INSTRUCTIONS FOR THE TASK — Copy every line of the following data that includes the string "food".
--------------------
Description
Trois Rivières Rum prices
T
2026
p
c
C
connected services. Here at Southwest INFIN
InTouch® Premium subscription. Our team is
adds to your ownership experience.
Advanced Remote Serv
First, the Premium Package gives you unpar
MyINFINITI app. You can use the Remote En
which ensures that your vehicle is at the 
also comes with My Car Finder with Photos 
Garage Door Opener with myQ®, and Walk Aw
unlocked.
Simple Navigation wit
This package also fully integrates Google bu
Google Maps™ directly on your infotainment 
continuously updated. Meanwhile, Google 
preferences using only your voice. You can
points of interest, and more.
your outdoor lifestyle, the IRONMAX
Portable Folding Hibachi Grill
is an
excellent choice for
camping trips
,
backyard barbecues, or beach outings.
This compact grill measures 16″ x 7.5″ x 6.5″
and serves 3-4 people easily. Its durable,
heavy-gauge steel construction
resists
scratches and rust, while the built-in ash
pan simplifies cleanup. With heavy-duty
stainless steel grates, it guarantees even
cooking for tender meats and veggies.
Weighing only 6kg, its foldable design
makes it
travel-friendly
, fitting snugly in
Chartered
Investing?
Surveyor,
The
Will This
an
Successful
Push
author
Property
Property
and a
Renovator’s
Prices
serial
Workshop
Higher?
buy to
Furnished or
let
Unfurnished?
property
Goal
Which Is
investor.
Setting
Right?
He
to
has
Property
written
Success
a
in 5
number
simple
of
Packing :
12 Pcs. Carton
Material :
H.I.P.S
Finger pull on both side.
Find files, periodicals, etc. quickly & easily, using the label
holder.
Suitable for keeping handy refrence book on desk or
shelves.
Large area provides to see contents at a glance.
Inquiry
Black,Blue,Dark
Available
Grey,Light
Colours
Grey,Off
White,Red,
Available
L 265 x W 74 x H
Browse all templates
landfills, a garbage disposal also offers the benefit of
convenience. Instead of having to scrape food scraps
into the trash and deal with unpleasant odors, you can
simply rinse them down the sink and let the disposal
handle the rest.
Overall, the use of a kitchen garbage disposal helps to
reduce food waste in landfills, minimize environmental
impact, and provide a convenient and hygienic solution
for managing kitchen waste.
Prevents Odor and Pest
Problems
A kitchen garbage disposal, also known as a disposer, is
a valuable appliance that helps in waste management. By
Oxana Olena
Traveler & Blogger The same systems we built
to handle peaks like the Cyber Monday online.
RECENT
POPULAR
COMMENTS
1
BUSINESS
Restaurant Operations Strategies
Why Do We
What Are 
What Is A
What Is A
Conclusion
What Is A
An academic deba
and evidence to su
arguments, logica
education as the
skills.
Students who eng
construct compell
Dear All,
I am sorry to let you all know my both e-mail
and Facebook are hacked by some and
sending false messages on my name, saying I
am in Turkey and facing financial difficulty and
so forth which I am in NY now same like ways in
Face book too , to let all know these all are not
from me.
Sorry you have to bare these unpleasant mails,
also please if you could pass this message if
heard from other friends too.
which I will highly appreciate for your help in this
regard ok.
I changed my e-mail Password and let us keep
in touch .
--------------------
YOUR RESPONSE —
convenience. Instead of having to scrape food scraps
reduce food waste in landfills, minimize environmental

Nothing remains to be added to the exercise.